[Opening Data section]
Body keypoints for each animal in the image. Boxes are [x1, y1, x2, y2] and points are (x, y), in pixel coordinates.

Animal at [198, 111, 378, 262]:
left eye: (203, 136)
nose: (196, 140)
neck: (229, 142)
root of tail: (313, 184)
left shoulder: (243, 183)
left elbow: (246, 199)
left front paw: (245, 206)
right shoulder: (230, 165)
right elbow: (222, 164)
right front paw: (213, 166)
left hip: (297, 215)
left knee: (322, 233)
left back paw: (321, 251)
[Closing Data section]
**What is needed**
Please return each line of the listing above that contains "right".

**Expected answer**
right shoulder: (230, 165)
right elbow: (222, 164)
right front paw: (213, 166)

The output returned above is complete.